The minutes of the meeting are recounted by our narrator, a teacher named August Epp, the only male character who features in a positive capacity in the novel. August, whose parents were excommunicated when he was twelve years old, lived away from the colony for some years, attending school and University in England, and is therefore able to bestow knowledge upon the women. The use of a male mouthpiece here was a simple plot device, but a remarkably interesting one. August is both part of the group, working as he does as the women’s scribe, and separate from it, due to his gender. He is a victim of the colony, but in a very different, and less violent and intrusive, way.
Focus is given to the case throughout; indeed, the novel is set over a two-day period which feels pivotal for the women. The men were moved, at the insistence of the police, into the closest city for their own protection, and a crucial moment has been reached in the case. August reflects: ‘And when the perpetrators return, the women of Molotschina will be given the opportunity to forgive these men, thus guaranteeing everyone’s place in heaven. If the women don’t forgive the men… the women will have to leave the colony for the outside world, of which they know nothing.’
The way in which August relays the case demonstrates its horror. He says: ‘In the year after I arrived, the women described dreams they’d been having, and then eventually, as the pieces fell into place, they came to understand that they were collectively dreaming one dream, and that it wasn’t a dream at all.’ The horrors do not stop there, however. The very fact that all of the women were rendered unconscious when they were attacked caused the male elders to tell them there was no need for counselling. A three-year-old girl, repeatedly violated, is denied professional medical treatment, as the elders are scared about anyone outside of the colony becoming aware of the attacks, and blowing the ‘whole incident… out of proportion.’
The rules of the colony are rigid and unfair for its womenfolk; typically, the men are allowed to do anything that they want to, and rarely come under scrutiny. It is a typical patriarchy; women are expected to cook, clean, look after the children, and even act as midwives for one another. They are forbidden to read, denied education, and told not to speak their own minds. They speak only Plautdietsch, or Low German, a language which has not been favoured since the Middle Ages, and which is now only found in Mennonite communities. The women have essentially been raised to be helpless outside the colony. One of the older characters, Agnes, perfectly sums up their vulnerability when she says: ‘We’re unable to read, we’re unable to write, we’re unable to speak the language of our country, we have only domestic skills that may or may not be required of us elsewhere in the world, and speaking of the world – we have no world map -‘.

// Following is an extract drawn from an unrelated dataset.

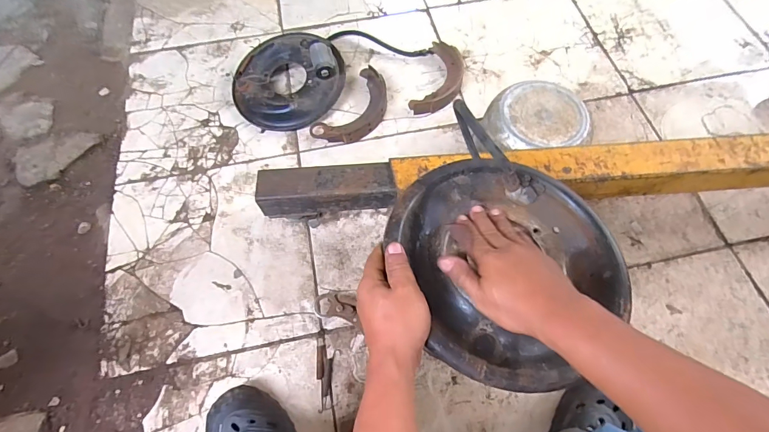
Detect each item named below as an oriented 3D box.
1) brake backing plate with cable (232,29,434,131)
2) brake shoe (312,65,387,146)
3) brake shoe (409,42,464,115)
[{"bbox_3d":[-0.144,-0.381,0.943,0.474,0.080,0.252,-32,70,-12],"label":"brake backing plate with cable"},{"bbox_3d":[-0.061,-0.250,0.907,0.121,0.034,0.223,32,71,14],"label":"brake shoe"},{"bbox_3d":[0.138,-0.329,0.939,0.099,0.034,0.216,18,68,9],"label":"brake shoe"}]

Women Talking is, as all of Toews’ books are, written with such clarity. She really brings the culture to life. The conversations which occur between the characters are thoughtful, provoking, angry, tense. Toews’ women all have distinctive personalities, and are all strong and determined. Salome, for instance, who is both daughter and mother in the book, is described thus: her ‘reputation in the family is that of a fighter, an instigator. She doesn’t react calmly to authority and is often engaged in a battle of wills with other colony members over the slightest of things.’ August comments that he finds it curious that Salome has not been excommunicated. An older woman, Greta, questions her faith, and declares, in a ‘radical statement’, that she is ‘no longer a Mennonite.’ Another victim, Nettie, ‘doesn’t talk, except to the children, but at night the members of the colony can hear her screaming in her sleep – or perhaps screaming in full consciousness.’
I found this every bit as much a piece of ‘profound, unsettling and virtuoisic work’ as the book’s blurb promises it to be. Women Talking is a powerful and fitting novel to read in this, the age of the Me Too movement, and Toews has a great deal to say within its pages. The story of these eight women, talking – although an imagined version of the real – is searing and vital.